Les réserves d’or du Liban sont-elles bien protégées?
Article Publié dans l’Orient-le-Jour, Le Vendredi 11 Octobre 2019 et disponible sur le lien ci-joint
Philippe Hage Boutros
Le parti Mouwatinoun wa Mouwatinat fi Dawla rebondit sur les rumeurs évoquant la possibilité que les réserves d’or aient pu être utilisées comme garanties pour permettre au pays d’attirer des capitaux.
Les réserves d’or du Liban, ultime actif financier du pays placé sous la responsabilité de la Banque centrale, sont-elles bien protégées ? Telle est la question qui est soulevée par le parti issu de la société civile, Mouwatinoun wa Mouwatinat fi Dawla, de l’ancien ministre du Travail et des Télécoms Charbel Nahas, qui a communiqué sur le sujet ces dernières semaines.
La formation politique qui s’était présentée aux législatives de mai 2018 a publié un long argumentaire sur le sujet sur son site internet, rappelant que le Liban possède près de 287 tonnes d’or (10 116 572 onces). Une quantité stable depuis des années et qui constitue la deuxième réserve parmi les pays arabes et la 18e dans le monde. Selon les chiffres de la Banque du Liban (BDL), la valeur de ces réserves a atteint 13,7 milliards de dollars à fin septembre, soit un bond de 25 % en un an.

## À VOUS
Retapez sans rien changer le passage de l'article sur les réserves d'or du Liban, en commençant par « Les réserves d’or du Liban, ultime » et en allant jusqu'à « ces dernières semaines. ».

## DONNÉES À EXAMINER
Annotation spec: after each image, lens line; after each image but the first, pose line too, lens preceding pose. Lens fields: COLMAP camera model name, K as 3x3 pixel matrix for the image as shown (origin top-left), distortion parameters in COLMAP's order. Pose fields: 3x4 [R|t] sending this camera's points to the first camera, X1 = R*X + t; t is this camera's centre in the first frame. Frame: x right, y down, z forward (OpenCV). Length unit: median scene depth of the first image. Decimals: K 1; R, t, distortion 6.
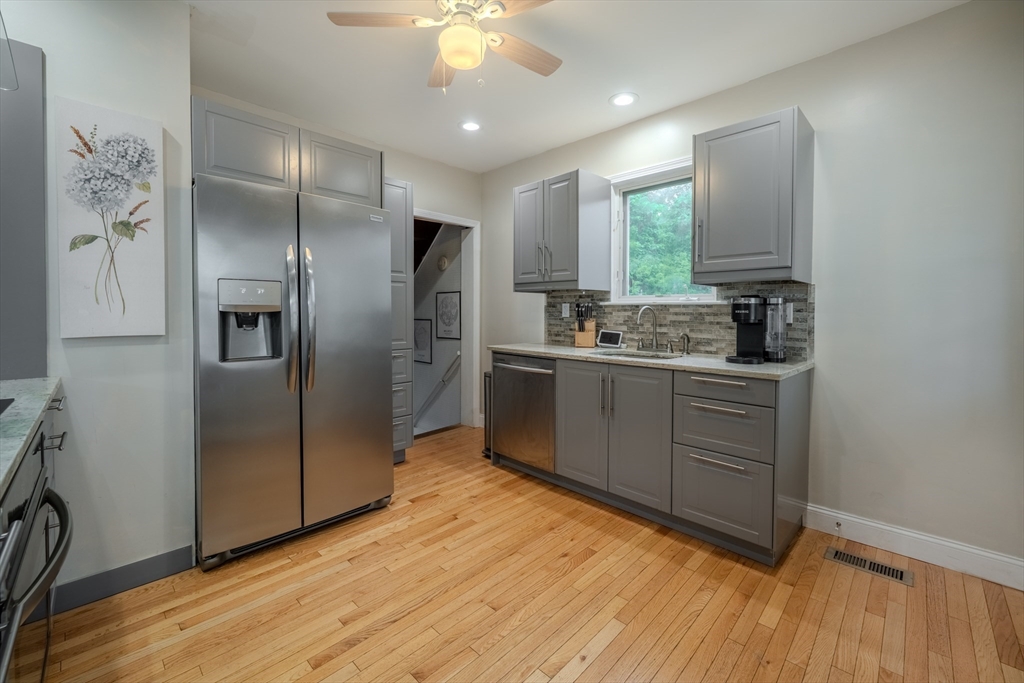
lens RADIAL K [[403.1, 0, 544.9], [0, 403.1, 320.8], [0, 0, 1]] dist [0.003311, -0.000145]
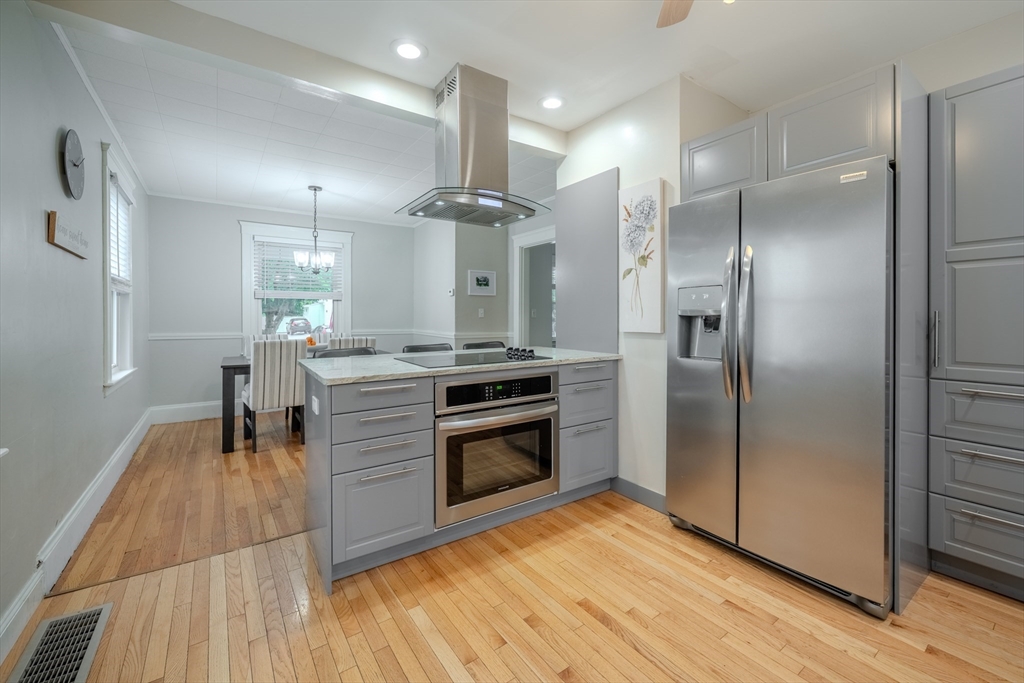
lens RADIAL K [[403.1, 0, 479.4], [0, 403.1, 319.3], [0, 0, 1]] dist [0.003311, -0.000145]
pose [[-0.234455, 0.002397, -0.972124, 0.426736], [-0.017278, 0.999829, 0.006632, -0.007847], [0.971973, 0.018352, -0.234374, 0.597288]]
...
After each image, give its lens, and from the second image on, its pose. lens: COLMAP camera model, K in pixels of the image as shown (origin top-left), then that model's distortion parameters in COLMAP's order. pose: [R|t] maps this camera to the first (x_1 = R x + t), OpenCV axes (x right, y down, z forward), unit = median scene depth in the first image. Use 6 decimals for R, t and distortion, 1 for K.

## EXERCICE CORRIGÉ
Les réserves d’or du Liban, ultime actif financier du pays placé sous la responsabilité de la Banque centrale, sont-elles bien protégées ? Telle est la question qui est soulevée par le parti issu de la société civile, Mouwatinoun wa Mouwatinat fi Dawla, de l’ancien ministre du Travail et des Télécoms Charbel Nahas, qui a communiqué sur le sujet ces dernières semaines.